Cette innocence retrouvée prend d’abord la forme d’un retour aux récits sans ambages et aux canevas éculés, au premier rang desquels figure la structurante symbolique conjugale. Tout l’enjeu consiste à apprendre à former l’union du deux au lieu de subir la division de l’un. Les prouesses de Maverick, avec les femmes comme avec les avions, ne sont que le signe d’un esseulement dont le remède sera fourni par l’amour réparateur et l’apprentissage de l’esprit d’équipe. Un mot résume cette dynamique : « side ». Pour seule morale, être aux côtés (du partenaire sentimental ou militaire), être du bon côté (de la Patrie, contre l’ogre communiste). Le film abonde dans ce sens : Maverick est motard quand sa dulcinée conduit une voiture deux places ; il est impulsif quand son rival Iceman lui enseigne les raisons de la loi et les vertus du collectif ; il délaissera peu à peu les figures clivantes du Père (mort, remplacé par la paternité allégée de Viper) et du Frère (Goose) pour, grâce à une Mère devenue compagne (Charlie est d’abord son instructrice), retrouver son équilibre psychique. Top Gun n’a pas peur de jouer de la facile synthèse des antithèses, entre sang chaud et sang-froid, instinct et technique, règle et transgression, antinomies dépassées par une ultime réconciliation avec soi (élève aussi génial que récalcitrant, Maverick deviendra professeur). Top Gun retrouve ainsi la symbolique, héritée du classicisme hollywoodien, de l’union pacifiante et de l’accord de la loi et du désir.

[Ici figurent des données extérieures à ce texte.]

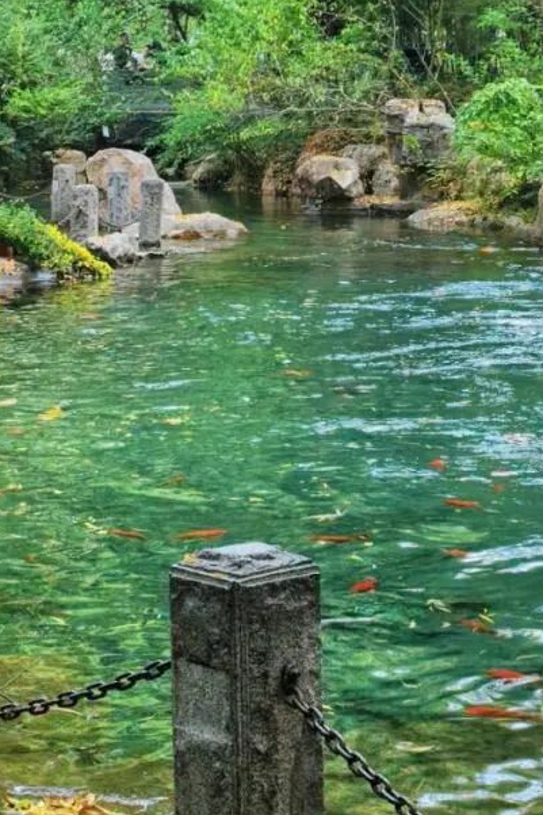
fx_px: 2196
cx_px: 424
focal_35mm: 97
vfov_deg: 20.9
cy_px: 234
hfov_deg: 14.0
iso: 50
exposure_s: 1/429
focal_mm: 8.5
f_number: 1.6
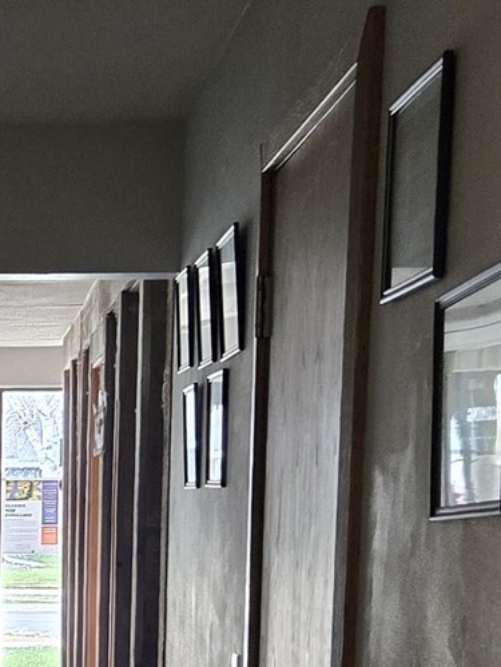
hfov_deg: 13.3
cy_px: 726
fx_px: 2046
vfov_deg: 17.9
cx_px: -202
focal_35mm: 106
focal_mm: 5.4
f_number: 1.8
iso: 800
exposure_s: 1/120
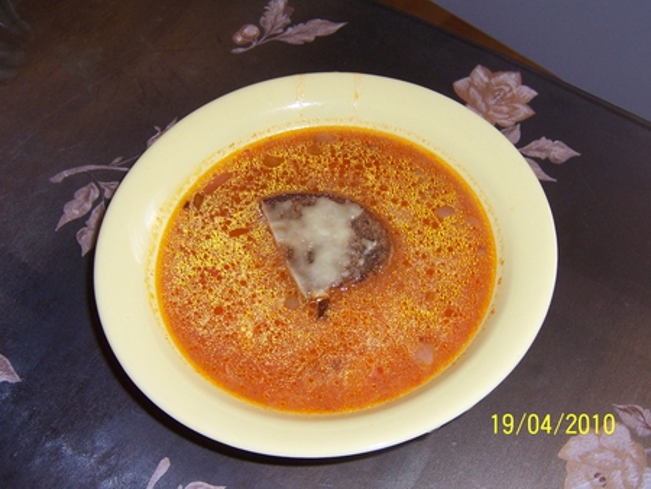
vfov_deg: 36.0
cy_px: 244
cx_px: 326
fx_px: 753
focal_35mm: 40
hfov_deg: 46.8
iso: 140
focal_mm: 6.7
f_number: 3.4
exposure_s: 1/60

Top Gun retrouve ainsi la symbolique, héritée du classicisme hollywoodien, de l’union pacifiante et de l’accord de la loi et du désir.

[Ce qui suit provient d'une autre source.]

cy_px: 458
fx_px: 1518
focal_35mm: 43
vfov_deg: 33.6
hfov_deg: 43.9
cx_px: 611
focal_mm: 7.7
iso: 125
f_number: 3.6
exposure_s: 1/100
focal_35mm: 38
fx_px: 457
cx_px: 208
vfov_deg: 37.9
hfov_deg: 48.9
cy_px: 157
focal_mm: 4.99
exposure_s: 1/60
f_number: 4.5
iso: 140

Ce legs est également réinjecté dans une mécanique disposant d’un quadruple emblème. Le premier est le rapport de Maverick à l’art aéronautique, nettement inspiré de la pratique du surf : à la différence du héros de Ceiling Zero de Hawks, Maverick n’a cure de la hauteur et se moque bien de toucher les cieux ; sa seule passion est la vitesse, et il a le don des souples embardées. C’est là la clé de cette esthétique de la vélocité et de la virevolte, cherchant l’ivresse dans un tournoiement d’images rétives à toute suspension. Le deuxième est l’armement sur lequel le film insiste avec emphase, lors des réunions d’experts ou au détour d’un insert ; cette artillerie lourde est identiquement celle de Top Gun, avatar d’un cinéma bombardier dont le sigle est l’explosion, parce qu’elle éblouit (fascine et aveugle). Le troisième est la sueur ruisselant à l’envi sur tous les visages : inscription du suspense d’un genre nouveau, bien loin de celui pratiqué par un Hitchcock – non l’attente angoissée, mais la palpitation nerveuse alimentée par les décharges d’adrénaline. Le quatrième est la lumière, déclinante dans la plupart des scènes, faite de soleils d’autant plus radieux qu’ils se couchent et brûlent au passage l’image rougeoyante. Cette lumière qui trouve son apogée au terme de sa chute métaphorise la situation historique de Tony Scott, homme arrivant au crépuscule d’un art et choisissant dès lors d’en vivifier l’éclat une dernière fois, en éclaboussant les yeux du spectateur.